§ Aim of the task
The answer must be an exact copy of the entries below, with no images in it.

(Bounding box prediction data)
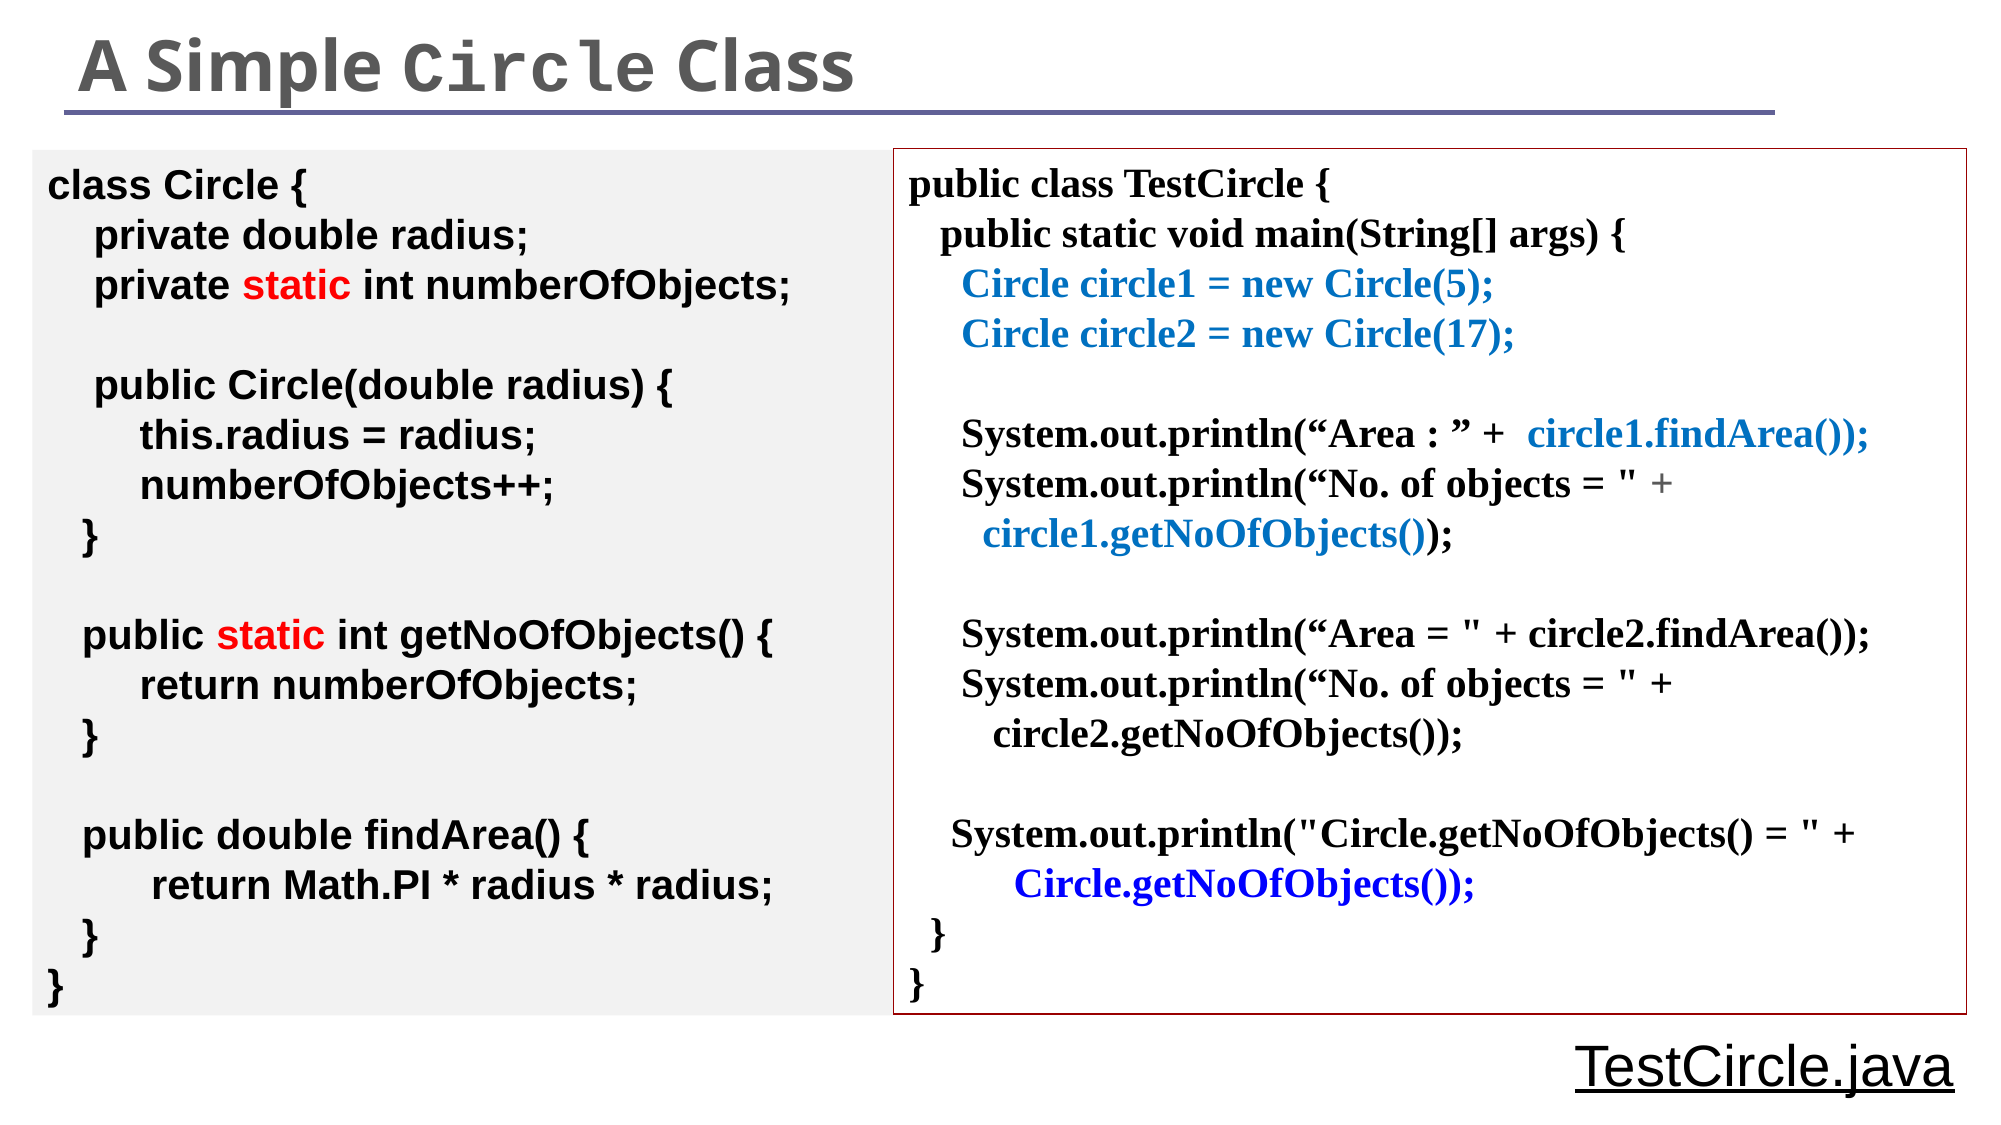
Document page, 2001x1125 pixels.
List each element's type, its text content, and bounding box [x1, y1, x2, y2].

title A Simple Circle Class [63, 12, 1339, 110]
text_box TestCircle.java [1559, 1020, 1990, 1106]
text_box class Circle { private double radius; private static int numberOfObjects; public Circle(double radius) { this.radius = radius; numberOfObjects++; } public static int getNoOfObjects() { return numberOfObjects; } public double findArea() { return Math.PI * radius * radius; } } [32, 149, 894, 1016]
text_box public class TestCircle { public static void main(String[] args) { Circle circle1 = new Circle(5); Circle circle2 = new Circle(17); System.out.println(“Area : ” + circle1.findArea()); System.out.println(“No. of objects = " + circle1.getNoOfObjects()); System.out.println(“Area = " + circle2.findArea()); System.out.println(“No. of objects = " + circle2.getNoOfObjects()); System.out.println("Circle.getNoOfObjects() = " + Circle.getNoOfObjects()); } } [893, 148, 1967, 1014]
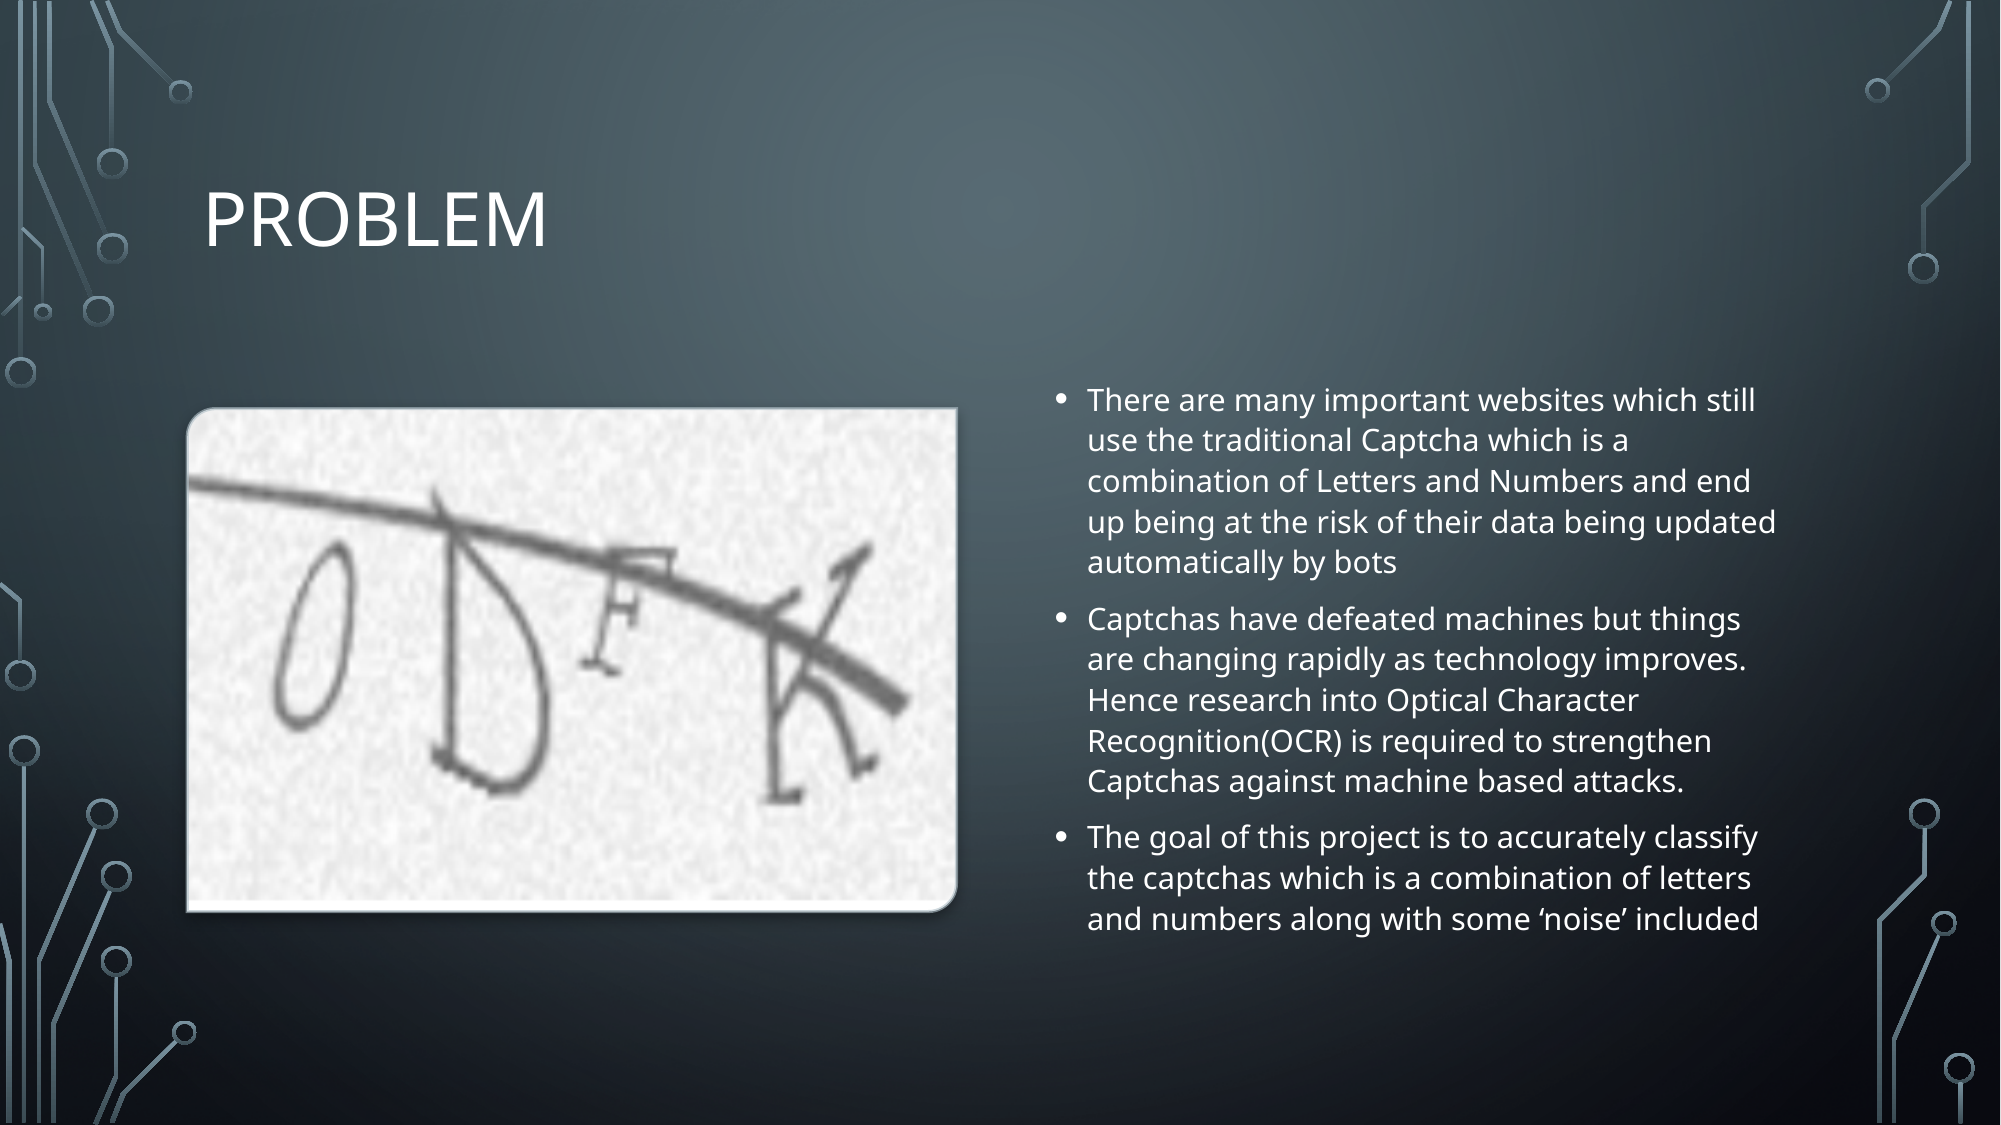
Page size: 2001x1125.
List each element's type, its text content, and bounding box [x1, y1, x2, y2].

§ Exercise solution
Document page, 2001x1125 pixels.
List each element's type, its text content, and bounding box [x1, y1, x2, y2].

title A Simple Circle Class [63, 12, 1339, 110]
text_box TestCircle.java [1559, 1020, 1990, 1106]
text_box class Circle { private double radius; private static int numberOfObjects; public Circle(double radius) { this.radius = radius; numberOfObjects++; } public static int getNoOfObjects() { return numberOfObjects; } public double findArea() { return Math.PI * radius * radius; } } [32, 149, 894, 1016]
text_box public class TestCircle { public static void main(String[] args) { Circle circle1 = new Circle(5); Circle circle2 = new Circle(17); System.out.println(“Area : ” + circle1.findArea()); System.out.println(“No. of objects = " + circle1.getNoOfObjects()); System.out.println(“Area = " + circle2.findArea()); System.out.println(“No. of objects = " + circle2.getNoOfObjects()); System.out.println("Circle.getNoOfObjects() = " + Circle.getNoOfObjects()); } } [893, 148, 1967, 1014]
Page size: 2001x1125.
List each element's type, its text content, and bounding box [x1, y1, x2, y2].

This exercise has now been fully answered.